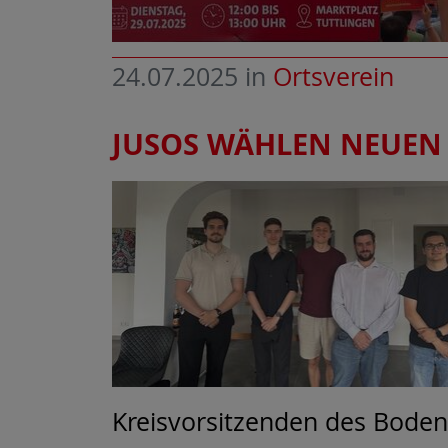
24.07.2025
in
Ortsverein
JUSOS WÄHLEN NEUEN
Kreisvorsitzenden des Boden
...
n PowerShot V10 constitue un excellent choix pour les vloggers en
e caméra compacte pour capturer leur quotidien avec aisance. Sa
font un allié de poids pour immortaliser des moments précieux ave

EXERCISE GOAL.
Show every line of the listing above that contains the string "pour". Case counts.

SOLUTION BELOW.
n PowerShot V10 constitue un excellent choix pour les vloggers en
e caméra compacte pour capturer leur quotidien avec aisance. Sa
font un allié de poids pour immortaliser des moments précieux ave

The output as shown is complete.